En 2024, en la segunda vuelta de la gira de 'Bestieza', estupendo disco de regreso de Los Enemigos que se vio frenado por las restricciones del covid, Josele no pudo más. Canceló con el apoyo de Fino Oyonarte (bajo), Chema 'Animal' Pérez (batería) y el recién llegado David Krahe (guitarra). Esto es una banda de rock and roll y un grupo de amigos que a estas alturas ha superado un sinfín de obstáculos.
Obsesión enfermiza
El compromiso con el oficio de cancionista, quizá llevado más allá de lo razonable, fue un motivo del pánico escénico de Josele. Estaba componiendo las canciones del próximo disco de Los Enemigos. "Tenía la cabeza en unas canciones escritas desde la obsesión más absoluta, desde una obsesión enfermiza -relata Josele-. Me voló la cabeza tener que salir a tocar el repertorio de siempre".
Todo va al grano en el nuevo disco de Los Enemigos.
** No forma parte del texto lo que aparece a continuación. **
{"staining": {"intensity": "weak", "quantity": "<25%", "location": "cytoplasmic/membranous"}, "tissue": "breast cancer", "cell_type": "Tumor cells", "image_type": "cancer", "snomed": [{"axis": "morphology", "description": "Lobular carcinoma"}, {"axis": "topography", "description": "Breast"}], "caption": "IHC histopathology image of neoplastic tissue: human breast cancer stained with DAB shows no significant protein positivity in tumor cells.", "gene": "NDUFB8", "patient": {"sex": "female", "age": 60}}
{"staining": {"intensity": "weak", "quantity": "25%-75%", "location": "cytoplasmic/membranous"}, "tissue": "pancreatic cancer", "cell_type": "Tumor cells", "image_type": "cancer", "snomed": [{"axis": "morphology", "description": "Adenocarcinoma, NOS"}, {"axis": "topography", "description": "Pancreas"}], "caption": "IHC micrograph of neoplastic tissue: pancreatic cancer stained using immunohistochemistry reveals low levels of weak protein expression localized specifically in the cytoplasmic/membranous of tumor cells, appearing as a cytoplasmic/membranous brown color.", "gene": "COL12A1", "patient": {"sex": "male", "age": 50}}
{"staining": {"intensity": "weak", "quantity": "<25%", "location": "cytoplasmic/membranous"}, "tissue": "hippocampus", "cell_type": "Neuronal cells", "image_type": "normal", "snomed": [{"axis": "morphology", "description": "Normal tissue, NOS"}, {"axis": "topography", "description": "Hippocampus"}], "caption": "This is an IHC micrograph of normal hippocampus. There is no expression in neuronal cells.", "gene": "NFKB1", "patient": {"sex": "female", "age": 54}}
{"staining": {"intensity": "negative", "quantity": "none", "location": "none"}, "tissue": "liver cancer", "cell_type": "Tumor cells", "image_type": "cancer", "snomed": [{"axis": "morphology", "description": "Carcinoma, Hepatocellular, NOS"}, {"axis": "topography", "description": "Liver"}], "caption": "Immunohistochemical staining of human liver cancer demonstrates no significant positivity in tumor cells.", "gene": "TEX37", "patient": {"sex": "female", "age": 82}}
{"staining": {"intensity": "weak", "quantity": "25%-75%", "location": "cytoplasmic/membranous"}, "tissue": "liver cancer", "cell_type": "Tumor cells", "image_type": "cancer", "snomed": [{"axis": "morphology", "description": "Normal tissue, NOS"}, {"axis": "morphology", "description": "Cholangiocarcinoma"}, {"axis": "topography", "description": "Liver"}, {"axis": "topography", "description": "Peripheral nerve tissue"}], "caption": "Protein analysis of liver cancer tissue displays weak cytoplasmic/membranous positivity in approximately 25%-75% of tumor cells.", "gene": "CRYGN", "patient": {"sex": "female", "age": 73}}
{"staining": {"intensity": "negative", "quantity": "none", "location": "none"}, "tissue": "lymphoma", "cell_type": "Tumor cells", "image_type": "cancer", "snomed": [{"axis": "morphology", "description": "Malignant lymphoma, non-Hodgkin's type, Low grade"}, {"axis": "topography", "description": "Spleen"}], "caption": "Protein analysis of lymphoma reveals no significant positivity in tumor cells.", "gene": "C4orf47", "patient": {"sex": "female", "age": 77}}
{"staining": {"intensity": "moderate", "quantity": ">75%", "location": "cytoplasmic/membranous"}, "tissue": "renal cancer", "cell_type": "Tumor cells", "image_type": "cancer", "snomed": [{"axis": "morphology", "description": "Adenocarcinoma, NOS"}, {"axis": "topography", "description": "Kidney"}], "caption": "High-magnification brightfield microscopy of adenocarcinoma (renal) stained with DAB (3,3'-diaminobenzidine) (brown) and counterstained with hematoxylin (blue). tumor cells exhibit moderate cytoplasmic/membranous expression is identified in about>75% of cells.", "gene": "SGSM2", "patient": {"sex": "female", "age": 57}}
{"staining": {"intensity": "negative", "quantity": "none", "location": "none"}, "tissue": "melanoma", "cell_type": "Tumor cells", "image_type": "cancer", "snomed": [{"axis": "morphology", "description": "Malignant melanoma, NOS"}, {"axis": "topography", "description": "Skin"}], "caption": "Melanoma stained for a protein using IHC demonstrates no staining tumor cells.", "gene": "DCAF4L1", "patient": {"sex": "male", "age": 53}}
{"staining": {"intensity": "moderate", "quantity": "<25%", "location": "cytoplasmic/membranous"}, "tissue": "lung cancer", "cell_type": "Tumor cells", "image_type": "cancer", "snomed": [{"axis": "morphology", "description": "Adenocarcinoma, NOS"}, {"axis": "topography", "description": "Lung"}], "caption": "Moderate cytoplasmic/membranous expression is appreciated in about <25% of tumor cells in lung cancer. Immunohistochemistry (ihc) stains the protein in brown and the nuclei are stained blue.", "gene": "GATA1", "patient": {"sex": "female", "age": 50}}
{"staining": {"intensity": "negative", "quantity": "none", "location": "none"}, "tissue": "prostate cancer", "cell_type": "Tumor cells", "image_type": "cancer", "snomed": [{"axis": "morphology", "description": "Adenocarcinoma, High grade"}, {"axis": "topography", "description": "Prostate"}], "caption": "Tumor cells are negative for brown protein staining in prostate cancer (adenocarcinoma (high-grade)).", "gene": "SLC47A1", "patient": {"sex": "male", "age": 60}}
Y para llegar ahí hay que menear mucho el olivo
Está ya listo el nuevo disco de Los Enemigos, con previsión de lanzamiento este año. "Todo va al grano -anticipa Josele-. Y para llegar ahí hay que menear mucho el olivo".
La terapia y la medicación dan resultados, la sobriedad se mantiene, y Josele está seguro de que han grabado Los Enemigos un discazo.
¿Ha sido cruel en 'Desde el jergón' con el guitarrista Manolo Benítez, el cuarto Enemigo durante tiempo? "No. Hay muchas cosas que he callado".